Classic sci-fi novel The Sparrow may finally be out of development hell

After more than 15 years of new scripts, false starts and two different Hollywood options, it looks like one of the most acclaimed science fiction novels of the last two decades may finally get filmed.

Mary Doria Russell's The Sparrow was released back in 1996 to huge acclaim, both as a work of science fiction and as a work of literary significance. It garnered, among other honors, the Arthur C. Clarke Award and the John W. Campbell Award for Best New Writer. It's the story of first contact with an alien planet in the year 2019, and the failed mission by the Jesuit Order to travel to that planet, and it's still praised for its big ideas and philosphical depth. 

Thanks to all that acclaim, Hollywood came calling early. In the late '90s, Universal Studios optioned it with plans for Antonio Banderas to star, but they couldn't get it off the ground. Then in 2006 Warner Bros. and Brad Pitt's production company picked up the option for Pitt to star. Again, no luck. Russell even took a crack at a screenplay herself at one point, but it was never filmed.

Now it seems the small screen might be coming to the rescue. Russell confirmed on her blog Friday that AMC has picked up The Sparrow and its sequel Children of God for a possible series. After getting numerous questions from fans about her involvement with the project, Russell also took to her Facebook page to let everyone know that she's really not involved at all.

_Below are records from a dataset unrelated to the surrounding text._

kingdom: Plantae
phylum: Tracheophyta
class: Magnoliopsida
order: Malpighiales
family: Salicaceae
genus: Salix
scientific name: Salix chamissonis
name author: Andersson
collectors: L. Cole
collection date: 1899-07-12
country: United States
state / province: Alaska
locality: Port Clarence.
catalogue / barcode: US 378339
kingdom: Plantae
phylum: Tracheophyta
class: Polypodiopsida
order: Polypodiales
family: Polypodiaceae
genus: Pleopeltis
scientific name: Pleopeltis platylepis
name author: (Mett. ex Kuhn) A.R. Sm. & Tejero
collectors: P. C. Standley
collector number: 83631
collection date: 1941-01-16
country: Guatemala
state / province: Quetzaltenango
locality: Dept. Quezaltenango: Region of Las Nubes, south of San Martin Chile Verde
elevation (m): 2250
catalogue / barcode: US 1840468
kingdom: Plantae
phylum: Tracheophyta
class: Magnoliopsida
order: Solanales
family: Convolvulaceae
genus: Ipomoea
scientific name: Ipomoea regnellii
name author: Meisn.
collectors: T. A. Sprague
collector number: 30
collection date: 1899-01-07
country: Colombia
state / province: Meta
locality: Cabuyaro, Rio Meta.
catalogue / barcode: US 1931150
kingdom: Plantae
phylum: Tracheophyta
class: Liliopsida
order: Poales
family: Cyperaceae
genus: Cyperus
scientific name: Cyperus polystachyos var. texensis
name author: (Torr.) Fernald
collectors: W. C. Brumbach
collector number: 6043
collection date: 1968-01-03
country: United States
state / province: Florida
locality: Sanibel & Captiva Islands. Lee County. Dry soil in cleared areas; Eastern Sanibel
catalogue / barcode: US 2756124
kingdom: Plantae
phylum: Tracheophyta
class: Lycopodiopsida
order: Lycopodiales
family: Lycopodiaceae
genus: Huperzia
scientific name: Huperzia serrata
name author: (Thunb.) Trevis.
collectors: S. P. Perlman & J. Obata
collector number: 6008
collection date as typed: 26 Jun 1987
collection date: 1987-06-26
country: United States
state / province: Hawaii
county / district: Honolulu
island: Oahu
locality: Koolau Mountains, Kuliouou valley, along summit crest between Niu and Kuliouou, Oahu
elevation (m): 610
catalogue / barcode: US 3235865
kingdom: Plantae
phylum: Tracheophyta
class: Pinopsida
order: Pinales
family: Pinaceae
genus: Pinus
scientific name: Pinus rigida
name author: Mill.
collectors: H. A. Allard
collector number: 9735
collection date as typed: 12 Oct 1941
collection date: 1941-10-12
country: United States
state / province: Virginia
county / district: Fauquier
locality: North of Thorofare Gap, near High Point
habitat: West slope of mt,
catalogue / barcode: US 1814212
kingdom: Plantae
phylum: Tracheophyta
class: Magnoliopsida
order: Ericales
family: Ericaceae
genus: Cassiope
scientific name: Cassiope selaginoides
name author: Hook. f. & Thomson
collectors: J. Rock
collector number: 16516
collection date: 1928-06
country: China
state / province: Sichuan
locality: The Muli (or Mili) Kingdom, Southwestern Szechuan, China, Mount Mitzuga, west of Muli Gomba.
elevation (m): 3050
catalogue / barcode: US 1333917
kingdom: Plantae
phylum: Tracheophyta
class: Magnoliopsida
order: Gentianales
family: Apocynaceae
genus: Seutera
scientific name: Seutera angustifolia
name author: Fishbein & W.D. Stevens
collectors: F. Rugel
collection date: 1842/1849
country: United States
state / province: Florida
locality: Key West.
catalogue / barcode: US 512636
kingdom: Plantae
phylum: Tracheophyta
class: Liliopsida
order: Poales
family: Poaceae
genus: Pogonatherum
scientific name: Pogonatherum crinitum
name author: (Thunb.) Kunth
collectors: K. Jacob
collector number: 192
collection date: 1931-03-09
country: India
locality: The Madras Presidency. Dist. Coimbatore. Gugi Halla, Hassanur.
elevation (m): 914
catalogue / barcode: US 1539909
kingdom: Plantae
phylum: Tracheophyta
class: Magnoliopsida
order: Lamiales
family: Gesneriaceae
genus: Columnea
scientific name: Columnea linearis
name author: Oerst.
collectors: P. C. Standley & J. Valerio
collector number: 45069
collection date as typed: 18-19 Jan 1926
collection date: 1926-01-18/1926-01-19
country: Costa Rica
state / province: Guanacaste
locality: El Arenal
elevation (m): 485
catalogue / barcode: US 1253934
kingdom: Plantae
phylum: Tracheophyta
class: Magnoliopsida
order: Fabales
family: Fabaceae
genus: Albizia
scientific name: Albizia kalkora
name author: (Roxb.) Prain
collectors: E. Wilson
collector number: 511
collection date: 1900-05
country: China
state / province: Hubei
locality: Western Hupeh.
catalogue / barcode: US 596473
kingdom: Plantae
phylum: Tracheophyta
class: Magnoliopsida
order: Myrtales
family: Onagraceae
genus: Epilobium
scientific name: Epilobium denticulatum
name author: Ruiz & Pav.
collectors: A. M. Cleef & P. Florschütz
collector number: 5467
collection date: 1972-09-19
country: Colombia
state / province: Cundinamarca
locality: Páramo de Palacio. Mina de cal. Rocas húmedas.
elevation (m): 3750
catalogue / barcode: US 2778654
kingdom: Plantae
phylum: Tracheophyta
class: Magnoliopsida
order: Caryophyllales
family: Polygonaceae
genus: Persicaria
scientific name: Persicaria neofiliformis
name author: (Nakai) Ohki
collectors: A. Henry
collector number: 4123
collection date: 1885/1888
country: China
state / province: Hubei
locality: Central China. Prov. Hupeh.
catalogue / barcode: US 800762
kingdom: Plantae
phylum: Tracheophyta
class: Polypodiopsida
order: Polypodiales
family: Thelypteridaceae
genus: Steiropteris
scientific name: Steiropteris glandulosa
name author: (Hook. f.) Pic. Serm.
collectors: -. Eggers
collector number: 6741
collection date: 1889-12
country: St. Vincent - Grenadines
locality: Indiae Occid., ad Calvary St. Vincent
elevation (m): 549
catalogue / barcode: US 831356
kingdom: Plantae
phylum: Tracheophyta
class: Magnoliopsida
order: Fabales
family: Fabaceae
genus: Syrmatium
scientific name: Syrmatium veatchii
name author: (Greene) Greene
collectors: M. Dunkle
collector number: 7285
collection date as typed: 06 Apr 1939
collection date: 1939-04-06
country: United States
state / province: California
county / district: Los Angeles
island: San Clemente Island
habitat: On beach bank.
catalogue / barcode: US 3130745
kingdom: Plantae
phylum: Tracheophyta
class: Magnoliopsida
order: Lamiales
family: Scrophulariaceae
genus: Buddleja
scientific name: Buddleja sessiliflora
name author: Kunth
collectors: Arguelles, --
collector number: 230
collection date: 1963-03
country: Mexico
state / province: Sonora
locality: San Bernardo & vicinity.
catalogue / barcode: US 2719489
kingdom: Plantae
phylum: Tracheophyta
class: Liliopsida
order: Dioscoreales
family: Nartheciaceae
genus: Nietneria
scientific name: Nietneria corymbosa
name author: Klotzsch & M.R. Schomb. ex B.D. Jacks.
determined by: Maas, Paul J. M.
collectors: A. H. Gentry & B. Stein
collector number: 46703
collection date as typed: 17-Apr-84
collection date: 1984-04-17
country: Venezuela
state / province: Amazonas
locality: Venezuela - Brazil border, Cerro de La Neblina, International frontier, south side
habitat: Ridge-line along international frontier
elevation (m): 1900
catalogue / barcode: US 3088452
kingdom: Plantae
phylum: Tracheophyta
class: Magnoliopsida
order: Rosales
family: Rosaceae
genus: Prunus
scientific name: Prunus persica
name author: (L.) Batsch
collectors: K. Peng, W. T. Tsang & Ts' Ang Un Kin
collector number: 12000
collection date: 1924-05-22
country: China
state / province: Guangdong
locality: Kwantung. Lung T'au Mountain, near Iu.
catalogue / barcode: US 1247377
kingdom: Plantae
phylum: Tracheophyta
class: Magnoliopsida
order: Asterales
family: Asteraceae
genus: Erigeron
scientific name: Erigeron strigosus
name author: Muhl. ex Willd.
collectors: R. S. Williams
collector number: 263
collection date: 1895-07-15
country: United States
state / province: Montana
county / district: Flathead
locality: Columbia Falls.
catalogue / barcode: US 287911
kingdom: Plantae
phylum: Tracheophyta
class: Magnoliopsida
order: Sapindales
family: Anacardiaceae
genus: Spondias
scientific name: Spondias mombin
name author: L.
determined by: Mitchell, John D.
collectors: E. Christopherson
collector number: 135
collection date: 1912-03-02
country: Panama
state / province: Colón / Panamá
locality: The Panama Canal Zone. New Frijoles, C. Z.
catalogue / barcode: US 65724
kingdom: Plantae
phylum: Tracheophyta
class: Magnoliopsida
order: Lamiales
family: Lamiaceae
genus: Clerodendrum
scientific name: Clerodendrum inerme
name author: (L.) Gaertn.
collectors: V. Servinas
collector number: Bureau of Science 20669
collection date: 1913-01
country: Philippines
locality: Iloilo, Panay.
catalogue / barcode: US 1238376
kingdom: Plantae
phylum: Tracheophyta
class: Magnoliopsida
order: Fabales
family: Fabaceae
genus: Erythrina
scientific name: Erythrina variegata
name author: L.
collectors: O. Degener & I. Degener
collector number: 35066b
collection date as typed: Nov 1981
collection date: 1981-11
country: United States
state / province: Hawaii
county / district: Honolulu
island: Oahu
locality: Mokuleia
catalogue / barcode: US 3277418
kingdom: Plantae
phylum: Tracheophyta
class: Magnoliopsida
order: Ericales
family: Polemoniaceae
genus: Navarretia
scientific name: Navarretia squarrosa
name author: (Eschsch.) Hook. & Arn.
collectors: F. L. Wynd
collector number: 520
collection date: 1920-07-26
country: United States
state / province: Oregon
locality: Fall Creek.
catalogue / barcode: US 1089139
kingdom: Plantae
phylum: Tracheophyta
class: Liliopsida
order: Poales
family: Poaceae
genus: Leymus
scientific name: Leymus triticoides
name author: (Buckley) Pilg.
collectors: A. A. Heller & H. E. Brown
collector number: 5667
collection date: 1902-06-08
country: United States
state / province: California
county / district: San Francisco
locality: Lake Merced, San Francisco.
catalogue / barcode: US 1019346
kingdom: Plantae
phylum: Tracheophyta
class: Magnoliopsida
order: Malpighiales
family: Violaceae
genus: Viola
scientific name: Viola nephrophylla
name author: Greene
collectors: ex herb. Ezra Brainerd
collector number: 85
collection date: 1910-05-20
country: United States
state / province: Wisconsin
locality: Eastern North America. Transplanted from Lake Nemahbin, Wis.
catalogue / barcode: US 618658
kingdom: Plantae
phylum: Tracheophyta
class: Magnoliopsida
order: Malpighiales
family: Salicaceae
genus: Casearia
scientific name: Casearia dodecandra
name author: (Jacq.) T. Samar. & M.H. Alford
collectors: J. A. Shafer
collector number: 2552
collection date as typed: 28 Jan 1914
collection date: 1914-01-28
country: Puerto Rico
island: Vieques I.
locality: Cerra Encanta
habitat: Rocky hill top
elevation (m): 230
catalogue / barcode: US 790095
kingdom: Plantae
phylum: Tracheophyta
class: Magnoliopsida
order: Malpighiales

"I won't be writing scripts. I won't have input to scripts. I don't expect to be consulted in any way on scripts, casting, or story arc," she said.

Still, thanks to the success AMC's had with shows like Mad MenBreaking Bad and, of course, The Walking Dead, Russell is cautiously optimistic about her novel's third time out in the development cycle, especially since HBO is also at work on an adaptation of Doc, her latest historical novel about the life of legendary western figure Doc Holliday.

"I suspect that what I write is better suited to long-form television than to feature-length films. There is now a real possibility that in a couple of years Doc will be on HBO and The Sparrow will be on AMC. Very cool. Very cool, indeed… But nothing is real in Hollywood until the cinematographer is on the set eating a breakfast burrito. For now, we just sit back and wait to see what happens."

What do you think? Will the third time be the charm for Russell and her much-beloved book?